Spend the afternoon. You can’t take it with you. (Annie Dillard)

I only have a handful of books I would deem “my favorites”. Near the top sits Annie Dillard’s Pilgrim at Tinker Creek. Here are a couple paragraphs – slightly edited (which I’m always a bit hesitant to do for risk of weakening her point).
Annie Dillard says:
“Thomas Merton wrote, ‘There is always a temptation to diddle around in the contemplative life, making itsy-bitsy statues.’ There is always an enormous temptation in all of life to diddle around making itsy-bitsy friends and meals and journeys for itsy-bitsy years on end.”
“It is so self-conscious, so apparently moral, simply to step aside from the gaps where the creeks and winds pour down . . . and then to sulk along the rest of your days on the edge of rage.
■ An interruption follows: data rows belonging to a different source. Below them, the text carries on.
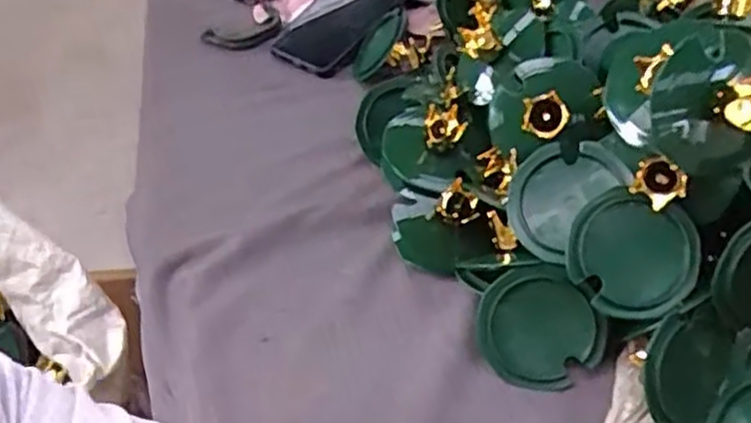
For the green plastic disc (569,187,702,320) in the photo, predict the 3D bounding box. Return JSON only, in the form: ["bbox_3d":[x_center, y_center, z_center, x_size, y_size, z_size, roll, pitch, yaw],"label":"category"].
[{"bbox_3d":[0.148,0.026,0.426,0.073,0.007,0.068,0,88,6],"label":"green plastic disc"}]

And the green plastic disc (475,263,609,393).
[{"bbox_3d":[0.098,0.072,0.448,0.074,0.071,0.009,46,16,7],"label":"green plastic disc"}]

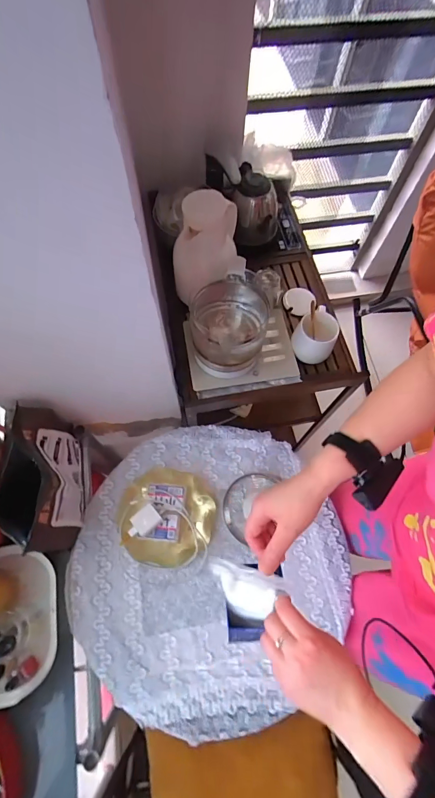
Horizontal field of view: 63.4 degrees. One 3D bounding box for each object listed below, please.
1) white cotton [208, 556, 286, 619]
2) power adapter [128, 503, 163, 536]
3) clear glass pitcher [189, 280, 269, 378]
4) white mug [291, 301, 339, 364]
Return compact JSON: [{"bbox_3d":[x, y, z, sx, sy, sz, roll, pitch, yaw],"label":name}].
[{"bbox_3d":[0.032,0.235,0.434,0.093,0.035,0.053,16,68,6],"label":"white cotton"},{"bbox_3d":[-0.149,0.249,0.714,0.065,0.025,0.045,-34,72,-14],"label":"power adapter"},{"bbox_3d":[0.023,-0.152,0.712,0.151,0.154,0.150,3,67,0],"label":"clear glass pitcher"},{"bbox_3d":[0.217,-0.143,0.780,0.085,0.094,0.101,25,69,9],"label":"white mug"}]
I won’t have it. They world is wilder than that in all directions, more dangerous and bitter, more extravagant and bright.”
“Ezekiel excoriates false prophets as those who have ‘not gone into the gaps.’ The gaps are the thing. The gaps are the spirit’s one home, the altitudes and latitudes so dazzlingly spare and clean that the spirit can discover itself for the first time . . . The gaps are the clifts in the rock where you cower to see the back parts of God; they are the fissures between the mountains and cells the wind lances through, the icy narrowing fjords splitting the cliffs of mystery. Go up into gaps . . . Stalk the gaps. Squeak into a gap . . .
“This is how you spend this afternoon, and tomorrow morning, and tomorrow afternoon. Spend the afternoon. You can’t take it with you.”
.
Annie Dillard. Pilgrim at Tinker Creek. 1974. Harper & Row Publishers.